How to see which plugins are making Vim slow?

Solution 1:

You can use built-in profiling support: after launching vim do

:profile start profile.log
:profile func *
:profile file *
" At this point do slow actions
:profile pause
:noautocmd qall!

(unlike quitting noautocmd is not really required, it just makes vim quit faster).

Note: you won’t get information about functions there were deleted before vim quit.

Solution 2:

I found another very helpful vim buildin method to show the exactly timing messages while loading your .vimrc.

vim --startuptime timeCost.txt timeCost.txt

Please run:

:help --startuptime

in VIM to get more information.

Solution 3:

It could be a plugin or the syntax highlighting; try a :syntax off when this happens and see whether Vim instantly gets faster.

With plugins, a "general slowness" usually comes from autocommands; a :autocmd lists them all. Investigate by killing some of them via :autocmd! [group] {event}. Proceed from more frequent events (i.e. CursorMoved[I]) to less frequent ones (e.g.

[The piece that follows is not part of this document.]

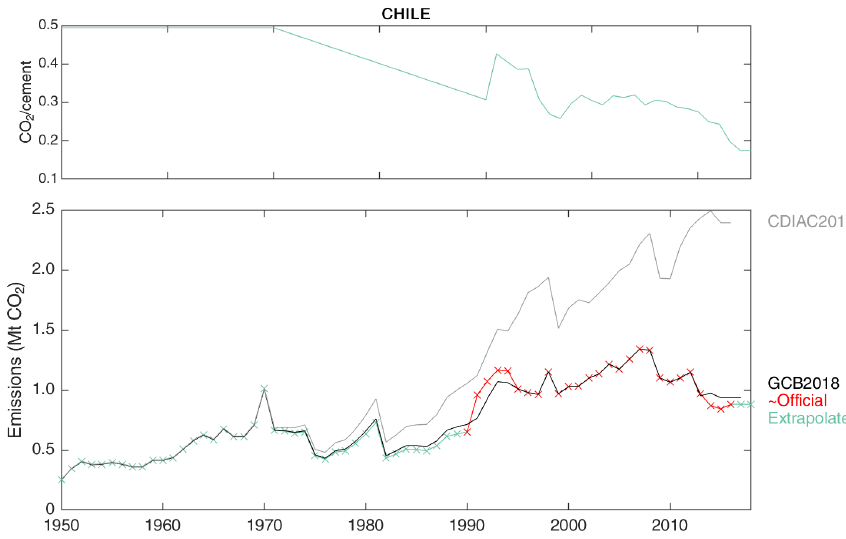
Figure C17. Revised cement emissions for Chile.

BufWinEnter).

If you can somewhat reliably reproduce the slowness, a binary search might help: Move away half of the files in ~/.vim/plugin/, then the other, repeat in the set that was slow.

If you really need to look under the hood, get a Vim version that has the :profile command enabled. (Not the vanilla BIG Windows version, but the one that ships with Cygwin has it; also, self-compiling is quite easy under most distros.)